Among the laws Britons love to break are speeding, having sex in a public space, and - every intellectual property lawyer's favourite - illegally downloading music, films, or television shows.

Also on the list is dropping litter, with over one in three of us admitting to discarding the odd bit of rubbish on the nation's streets, highways, and byways.

Littering is a big issue for councils. The charity Keep Britain Tidy warned in 2013 that around 250,000 pieces of litter were dropped every day. It also predicted that the cost of cleaning up was set to pass the £1bn mark for the first time.

Nonetheless, when Luke Gutteridge unintentionally dropped a penny-sized piece of orange peel, the last thing he expected was to become embroiled in a nine-month-long legal battle with the Broxbourne Borough Council.

Gutteridge had deposited the majority of his unwanted citrus fruit's skin in a bin when a council worker with too much time on their hands reprimanded him for leaving a small portion behind.

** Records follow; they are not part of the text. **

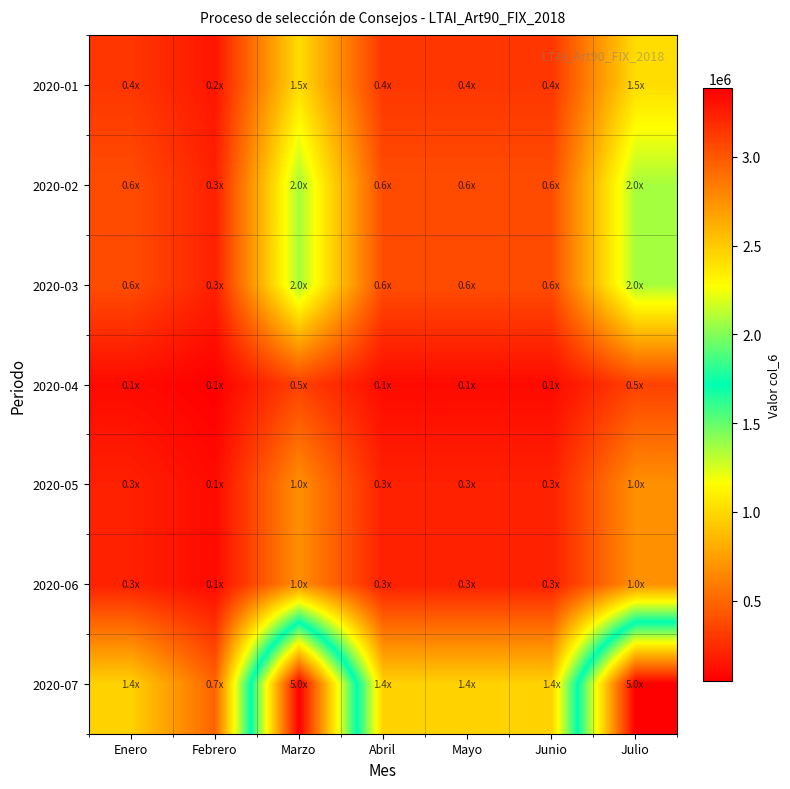

List the series in order of their peak value, lowest first.

2020-04, 2020-05, 2020-06, 2020-01, 2020-02, 2020-03, 2020-07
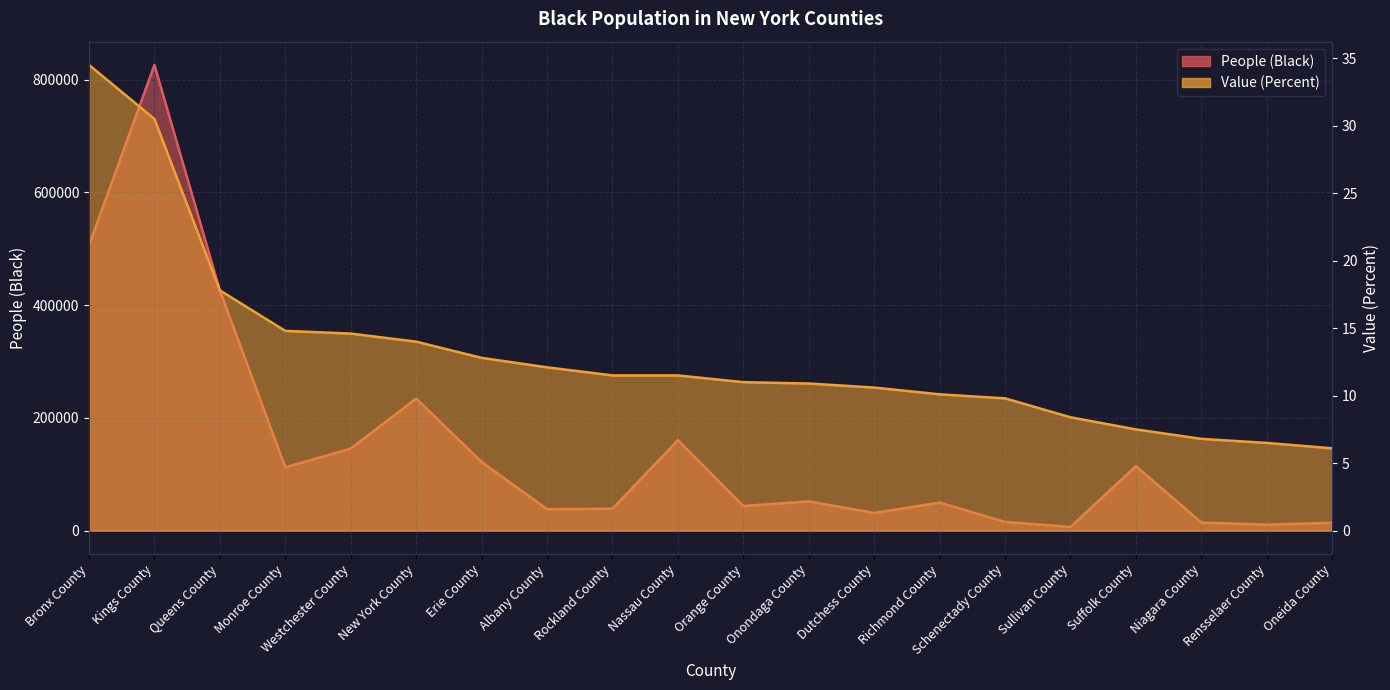

Which series has the widest spread of values?

People (Black)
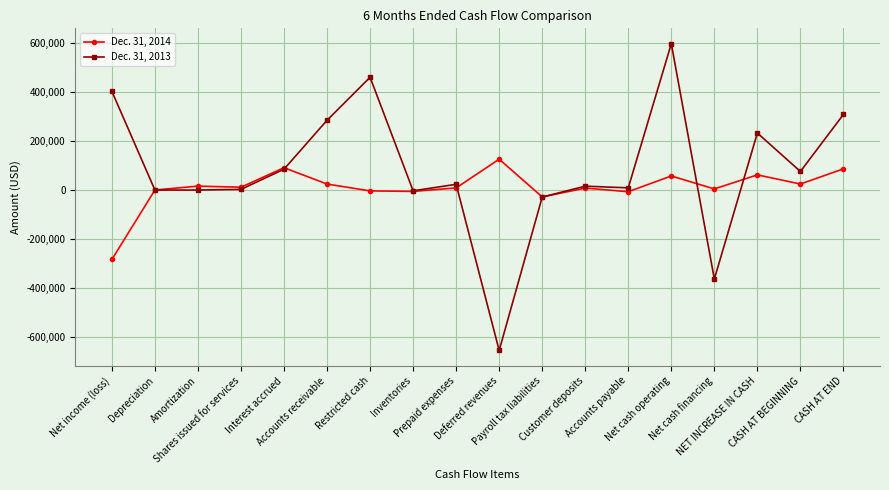

True or false: Dec. 31, 2014 and Dec. 31, 2013 intersect in this chart.

True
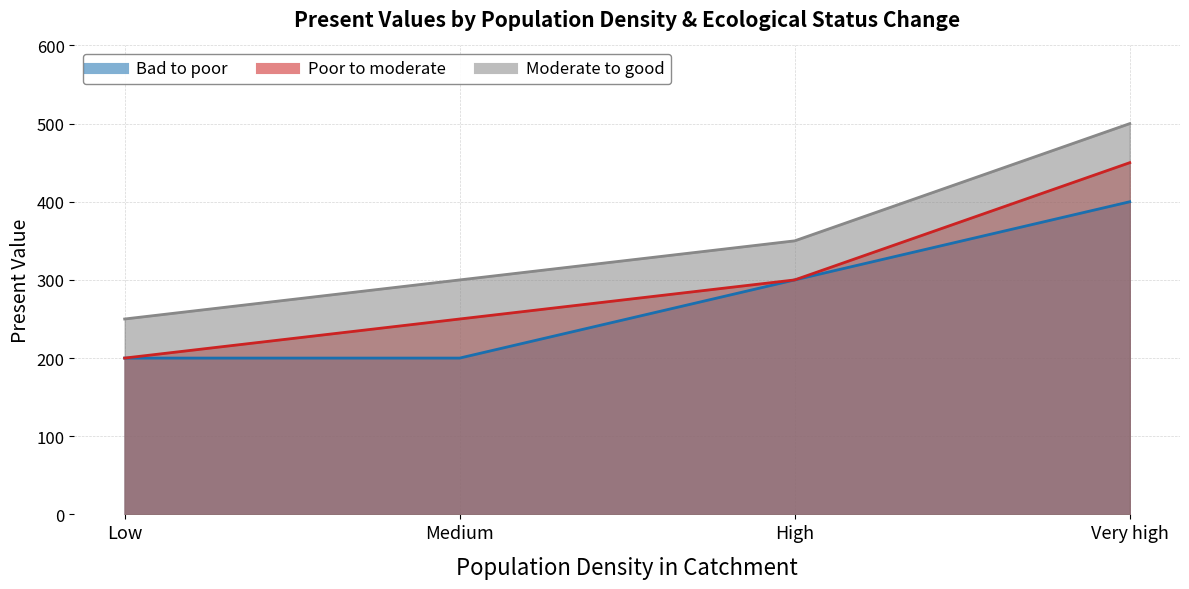

What position from the right is Medium?

3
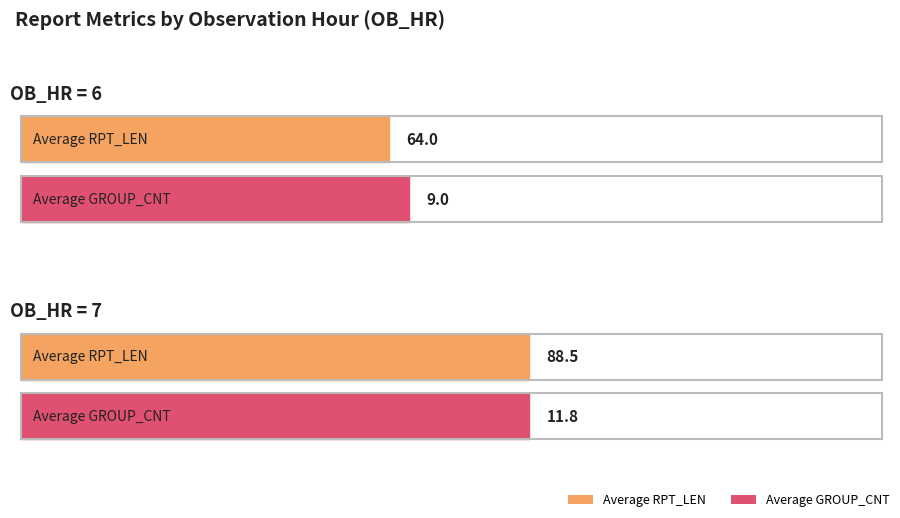

What is the label of the 7th bar from the right?

6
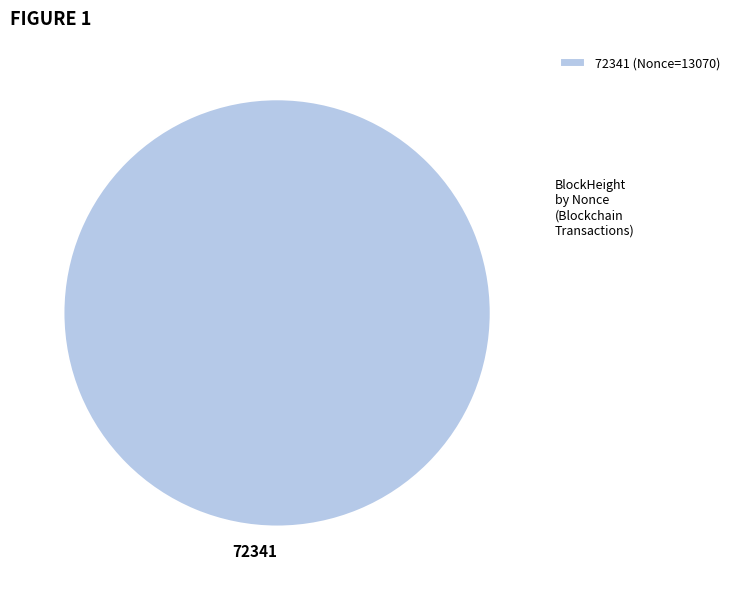

How many segments does this pie chart have?

1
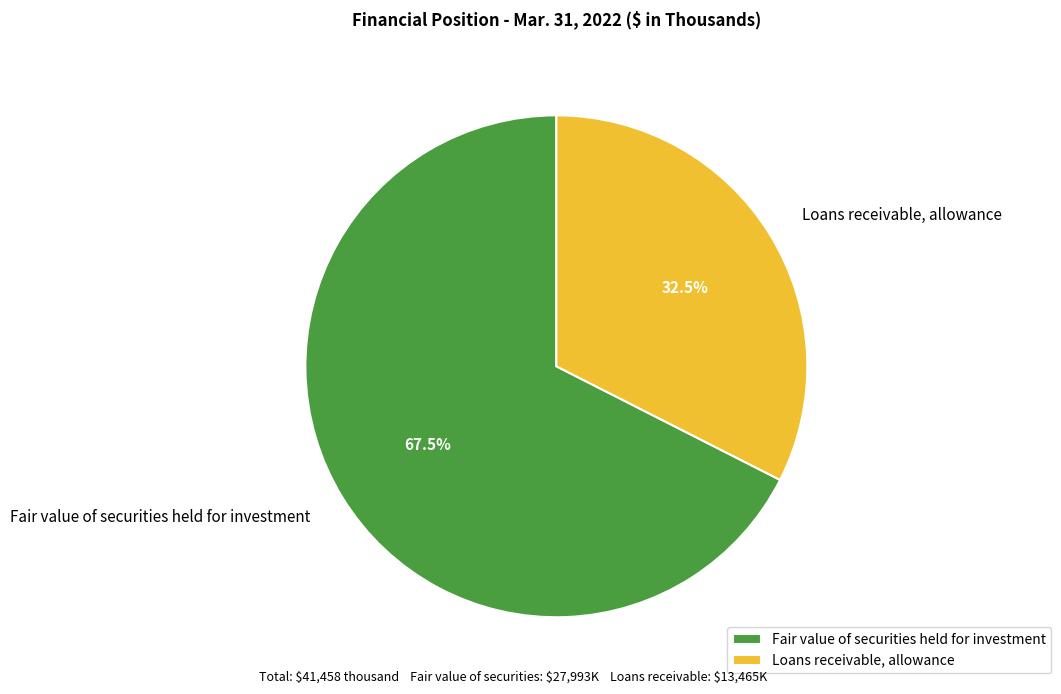

To the nearest percent, what is the combined percentage of Loans receivable, allowance and Fair value of securities held for investment?

100%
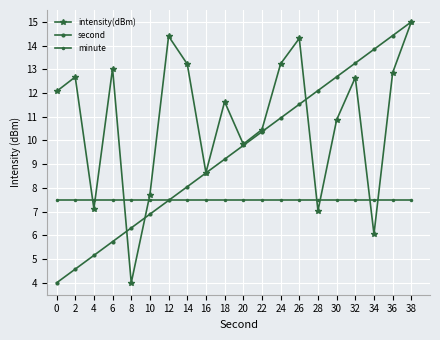

Which category has the lowest value across all series?

8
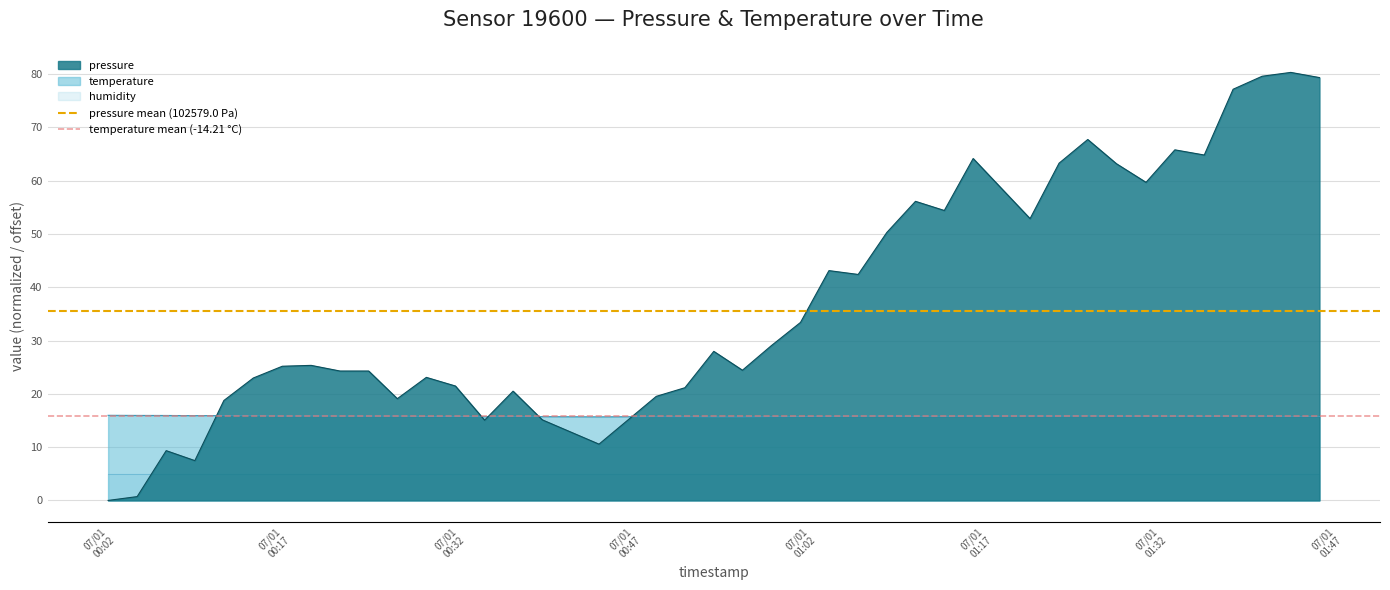

What is the lowest value of the temperature series?

15.7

The former salesman was served with a £75 fine from the council and warned that if he didn't pay he would be taken to court. Unfortunately for the council, Gutteridge fought the case and won. Magistrates accepted the defence that littering is only considered a crime if it is intentional.

Having lost the case, Broxbourne Borough Council must pay its own legal fees of an estimated £4,000. To compound matters, Gutteridge has requested his own £4,000 fees are also paid by the council.

It appears, in this instance, that Broxbourne Borough Council has slipped in a mess of its own making.